- _TASK BRIEF_: Please reproduce every line of the listing below with "Vevey" swapped for "Montreux" and nothing else altered, leaving the pictures out.

SOURCE MATERIAL section start

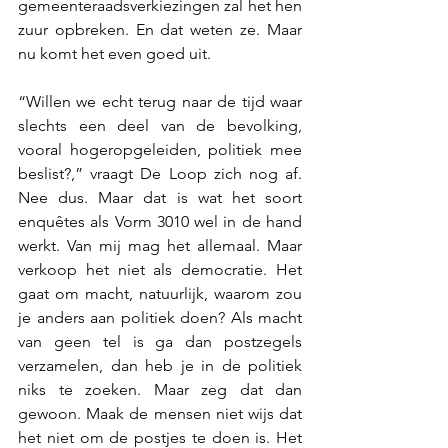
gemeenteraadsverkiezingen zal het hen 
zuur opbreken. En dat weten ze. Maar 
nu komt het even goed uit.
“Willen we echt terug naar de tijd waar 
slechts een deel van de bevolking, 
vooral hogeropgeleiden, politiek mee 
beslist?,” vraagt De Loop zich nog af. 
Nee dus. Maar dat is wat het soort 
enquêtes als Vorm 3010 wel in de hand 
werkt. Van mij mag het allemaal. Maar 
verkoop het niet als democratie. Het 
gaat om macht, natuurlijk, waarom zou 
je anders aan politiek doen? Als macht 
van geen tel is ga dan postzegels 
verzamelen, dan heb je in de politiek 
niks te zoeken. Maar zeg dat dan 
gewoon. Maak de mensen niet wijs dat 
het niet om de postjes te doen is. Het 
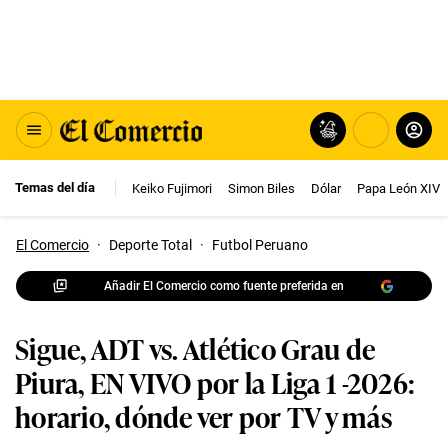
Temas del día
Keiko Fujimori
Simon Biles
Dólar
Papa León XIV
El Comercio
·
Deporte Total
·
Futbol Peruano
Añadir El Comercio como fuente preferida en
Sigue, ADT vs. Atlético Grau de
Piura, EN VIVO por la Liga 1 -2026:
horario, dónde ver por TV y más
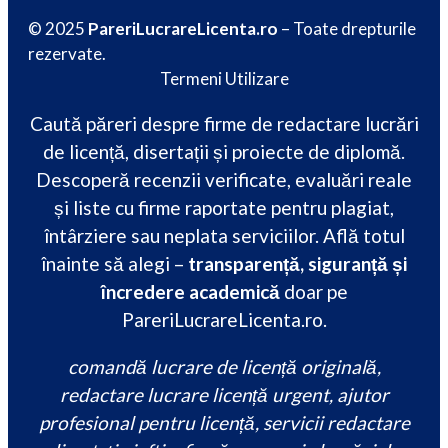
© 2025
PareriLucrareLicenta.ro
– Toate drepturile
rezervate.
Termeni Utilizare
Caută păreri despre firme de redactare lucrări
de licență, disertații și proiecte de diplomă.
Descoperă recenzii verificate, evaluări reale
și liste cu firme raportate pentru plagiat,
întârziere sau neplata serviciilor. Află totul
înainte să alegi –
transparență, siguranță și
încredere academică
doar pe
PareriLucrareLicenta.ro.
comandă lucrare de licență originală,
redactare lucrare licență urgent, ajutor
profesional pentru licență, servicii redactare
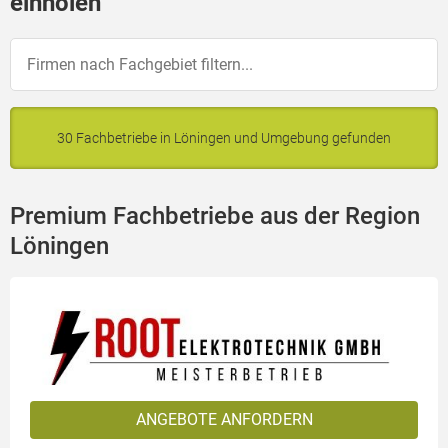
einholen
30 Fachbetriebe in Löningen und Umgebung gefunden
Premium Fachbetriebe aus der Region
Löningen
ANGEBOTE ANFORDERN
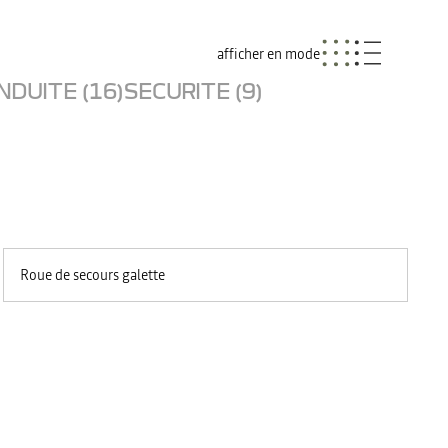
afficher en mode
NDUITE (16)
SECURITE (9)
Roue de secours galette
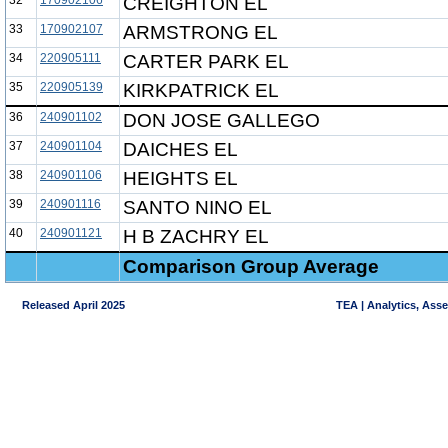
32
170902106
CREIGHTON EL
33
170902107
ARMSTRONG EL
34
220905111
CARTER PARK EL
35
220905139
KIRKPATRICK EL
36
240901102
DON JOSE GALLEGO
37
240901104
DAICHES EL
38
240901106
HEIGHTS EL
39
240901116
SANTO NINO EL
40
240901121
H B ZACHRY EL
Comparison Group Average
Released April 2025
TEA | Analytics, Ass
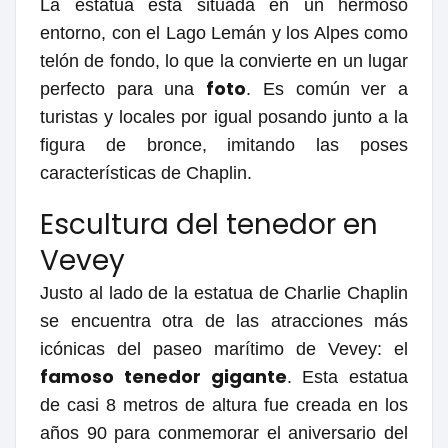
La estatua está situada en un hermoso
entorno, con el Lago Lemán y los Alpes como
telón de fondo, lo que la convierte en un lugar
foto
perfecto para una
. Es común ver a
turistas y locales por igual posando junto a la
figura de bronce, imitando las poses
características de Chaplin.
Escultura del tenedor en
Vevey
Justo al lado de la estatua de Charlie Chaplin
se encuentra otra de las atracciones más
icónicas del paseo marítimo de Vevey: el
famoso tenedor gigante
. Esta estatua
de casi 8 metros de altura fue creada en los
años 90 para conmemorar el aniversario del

SOURCE MATERIAL section end

- _EXPECTED ANSWER_:
gemeenteraadsverkiezingen zal het hen 
zuur opbreken. En dat weten ze. Maar 
nu komt het even goed uit.
“Willen we echt terug naar de tijd waar 
slechts een deel van de bevolking, 
vooral hogeropgeleiden, politiek mee 
beslist?,” vraagt De Loop zich nog af. 
Nee dus. Maar dat is wat het soort 
enquêtes als Vorm 3010 wel in de hand 
werkt. Van mij mag het allemaal. Maar 
verkoop het niet als democratie. Het 
gaat om macht, natuurlijk, waarom zou 
je anders aan politiek doen? Als macht 
van geen tel is ga dan postzegels 
verzamelen, dan heb je in de politiek 
niks te zoeken. Maar zeg dat dan 
gewoon. Maak de mensen niet wijs dat 
het niet om de postjes te doen is. Het 
Temas del día
Keiko Fujimori
Simon Biles
Dólar
Papa León XIV
El Comercio
·
Deporte Total
·
Futbol Peruano
Añadir El Comercio como fuente preferida en
Sigue, ADT vs. Atlético Grau de
Piura, EN VIVO por la Liga 1 -2026:
horario, dónde ver por TV y más
© 2025
PareriLucrareLicenta.ro
– Toate drepturile
rezervate.
Termeni Utilizare
Caută păreri despre firme de redactare lucrări
de licență, disertații și proiecte de diplomă.
Descoperă recenzii verificate, evaluări reale
și liste cu firme raportate pentru plagiat,
întârziere sau neplata serviciilor. Află totul
înainte să alegi –
transparență, siguranță și
încredere academică
doar pe
PareriLucrareLicenta.ro.
comandă lucrare de licență originală,
redactare lucrare licență urgent, ajutor
profesional pentru licență, servicii redactare
einholen
30 Fachbetriebe in Löningen und Umgebung gefunden
Premium Fachbetriebe aus der Region
Löningen
ANGEBOTE ANFORDERN
afficher en mode
NDUITE (16)
SECURITE (9)
Roue de secours galette
32
170902106
CREIGHTON EL
33
170902107
ARMSTRONG EL
34
220905111
CARTER PARK EL
35
220905139
KIRKPATRICK EL
36
240901102
DON JOSE GALLEGO
37
240901104
DAICHES EL
38
240901106
HEIGHTS EL
39
240901116
SANTO NINO EL
40
240901121
H B ZACHRY EL
Comparison Group Average
Released April 2025
TEA | Analytics, Ass
La estatua está situada en un hermoso
entorno, con el Lago Lemán y los Alpes como
telón de fondo, lo que la convierte en un lugar
foto
perfecto para una
. Es común ver a
turistas y locales por igual posando junto a la
figura de bronce, imitando las poses
características de Chaplin.
Escultura del tenedor en
Montreux
Justo al lado de la estatua de Charlie Chaplin
se encuentra otra de las atracciones más
icónicas del paseo marítimo de Montreux: el
famoso tenedor gigante
. Esta estatua
de casi 8 metros de altura fue creada en los
años 90 para conmemorar el aniversario del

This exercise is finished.